Robust Beamforming for Physical Layer Security in BDMA Massive MIMO

TL;DR

This paper proposes a robust beamforming method for BDMA massive MIMO systems that enhances physical layer security by minimizing transmit power while ensuring SINR requirements, even with channel estimation errors.

Contribution

It introduces a convex SDP formulation and derives closed-form solutions for beamforming direction and power allocation, reducing computational complexity.

Findings

The proposed method guarantees secure communication against eavesdroppers.

The SDP formulation ensures optimal rank-one beamforming solutions.
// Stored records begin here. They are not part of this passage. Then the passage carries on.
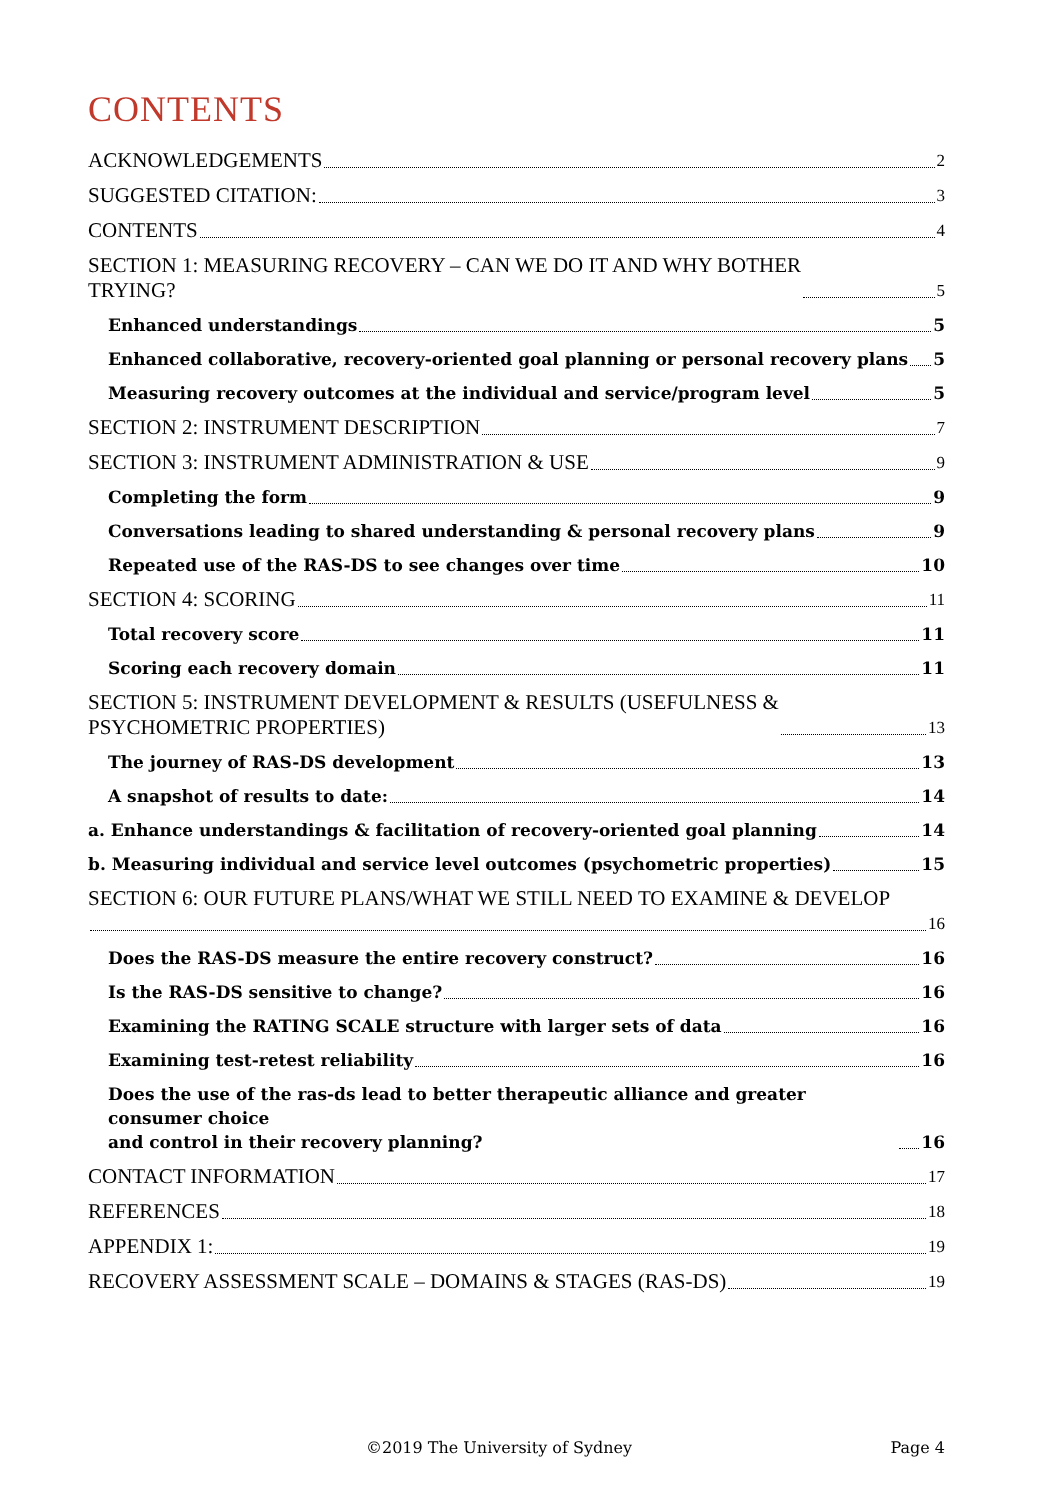CONTENTS
ACKNOWLEDGEMENTS 2
SUGGESTED CITATION: 3
CONTENTS 4
SECTION 1: MEASURING RECOVERY – CAN WE DO IT AND WHY BOTHER
TRYING? 5
Enhanced understandings 5
Enhanced collaborative, recovery-oriented goal planning or personal recovery plans 5
Measuring recovery outcomes at the individual and service/program level 5
SECTION 2: INSTRUMENT DESCRIPTION 7
SECTION 3: INSTRUMENT ADMINISTRATION & USE 9
Completing the form 9
Conversations leading to shared understanding & personal recovery plans 9
Repeated use of the RAS-DS to see changes over time 10
SECTION 4: SCORING 11
Total recovery score 11
Scoring each recovery domain 11
SECTION 5: INSTRUMENT DEVELOPMENT & RESULTS (USEFULNESS &
PSYCHOMETRIC PROPERTIES) 13
The journey of RAS-DS development 13
A snapshot of results to date: 14
a. Enhance understandings & facilitation of recovery-oriented goal planning 14
b. Measuring individual and service level outcomes (psychometric properties) 15
SECTION 6: OUR FUTURE PLANS/WHAT WE STILL NEED TO EXAMINE & DEVELOP
16
Does the RAS-DS measure the entire recovery construct? 16
Is the RAS-DS sensitive to change? 16
Examining the RATING SCALE structure with larger sets of data 16
Examining test-retest reliability 16
Does the use of the ras-ds lead to better therapeutic alliance and greater consumer choice
and control in their recovery planning? 16
CONTACT INFORMATION 17
REFERENCES 18
APPENDIX 1: 19
RECOVERY ASSESSMENT SCALE – DOMAINS & STAGES (RAS-DS) 19
©2019 The University of Sydney Page 4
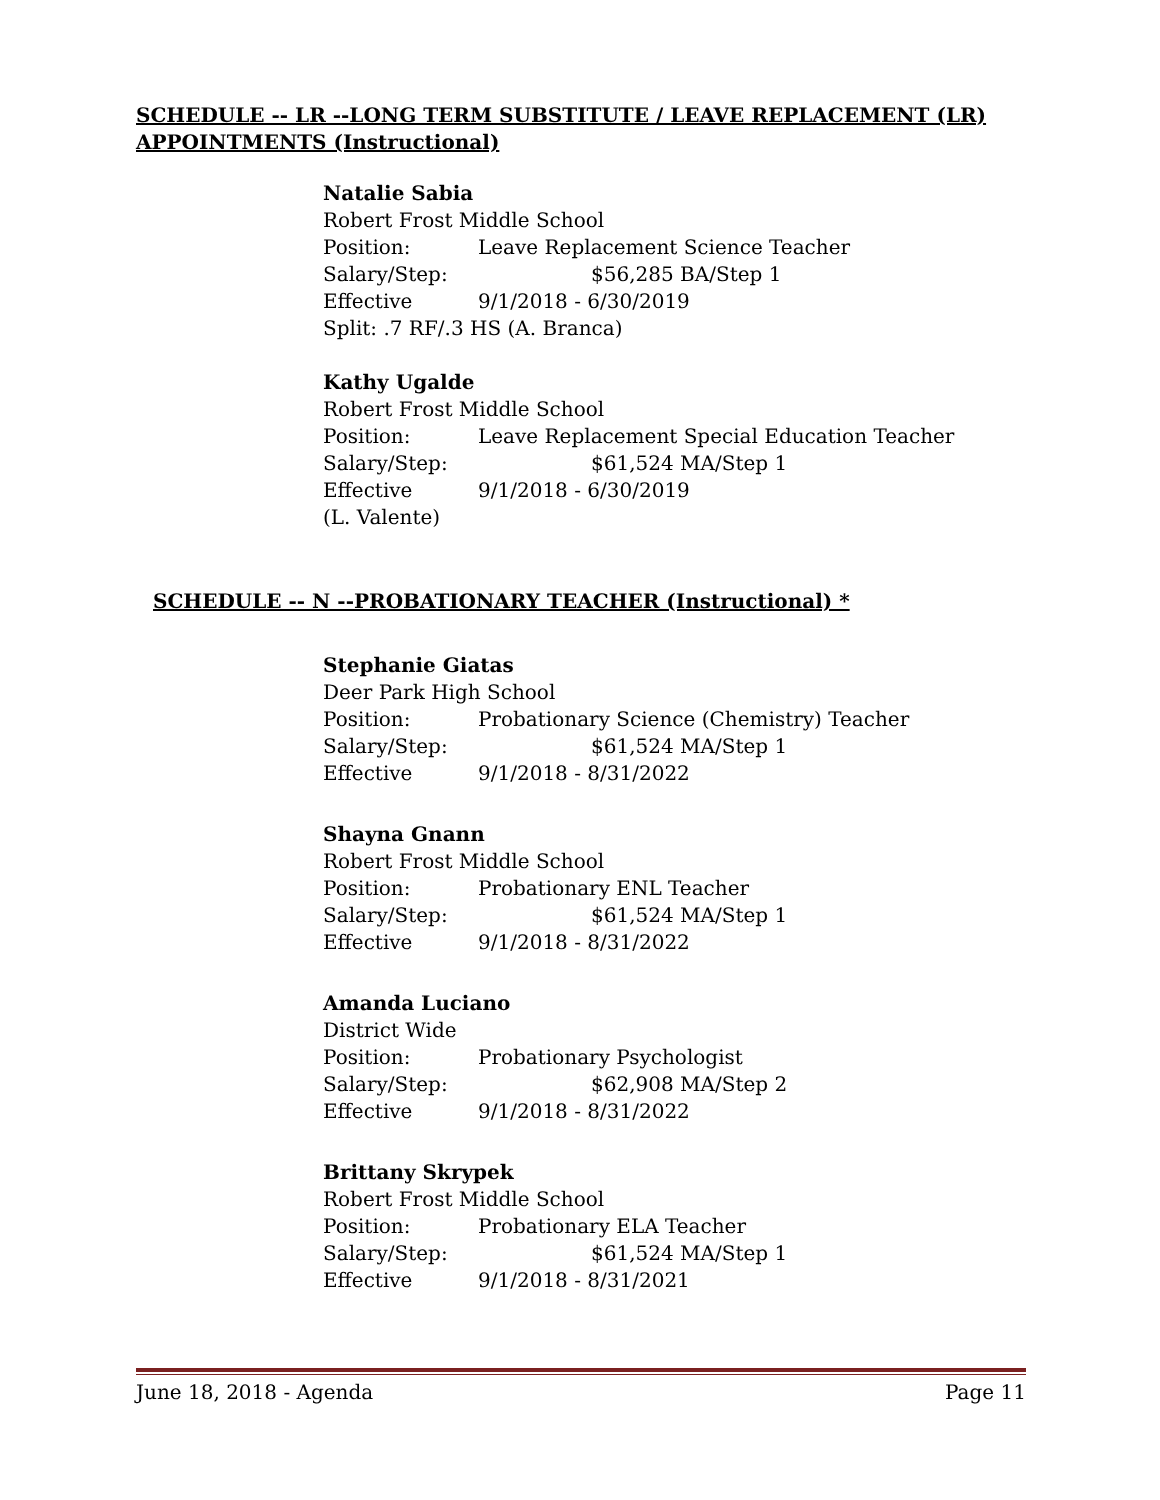SCHEDULE -- LR --LONG TERM SUBSTITUTE / LEAVE REPLACEMENT (LR)
APPOINTMENTS (Instructional)
Natalie Sabia
Robert Frost Middle School
Position: Leave Replacement Science Teacher
Salary/Step: $56,285 BA/Step 1
Effective 9/1/2018 - 6/30/2019
Split: .7 RF/.3 HS (A. Branca)
Kathy Ugalde
Robert Frost Middle School
Position: Leave Replacement Special Education Teacher
Salary/Step: $61,524 MA/Step 1
Effective 9/1/2018 - 6/30/2019
(L. Valente)
SCHEDULE -- N --PROBATIONARY TEACHER (Instructional) *
Stephanie Giatas
Deer Park High School
Position: Probationary Science (Chemistry) Teacher
Salary/Step: $61,524 MA/Step 1
Effective 9/1/2018 - 8/31/2022
Shayna Gnann
Robert Frost Middle School
Position: Probationary ENL Teacher
Salary/Step: $61,524 MA/Step 1
Effective 9/1/2018 - 8/31/2022
Amanda Luciano
District Wide
Position: Probationary Psychologist
Salary/Step: $62,908 MA/Step 2
Effective 9/1/2018 - 8/31/2022
Brittany Skrypek
Robert Frost Middle School
Position: Probationary ELA Teacher
Salary/Step: $61,524 MA/Step 1
Effective 9/1/2018 - 8/31/2021
June 18, 2018 - Agenda Page 11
Simulation results confirm the efficiency and practicality of the algorithm.

Abstract

In this paper, we design robust beamforming to guarantee the physical layer security for a multiuser beam division multiple access (BDMA) massive multiple-input multiple-output (MIMO) system, when the channel estimation errors are taken into consideration. With the aid of artificial noise (AN), the proposed design are formulated as minimizing the transmit power of the base station (BS), while providing legal users and the eavesdropper (Eve) with different signal-to-interference-plus-noise ratio (SINR). It is strictly proved that, under BDMA massive MIMO scheme, the initial non-convex optimization can be equivalently converted to a convex semi-definite programming (SDP) problem and the optimal rank-one beamforming solutions can be guaranteed. In stead of directly resorting to the convex tool, we make one step further by deriving the optimal beamforming direction and the optimal beamforming power allocation in closed-form, which greatly reduces the computational complexity and makes the proposed design practical for real world applications. Simulation results are then provided to verify the efficiency of the proposed algorithm.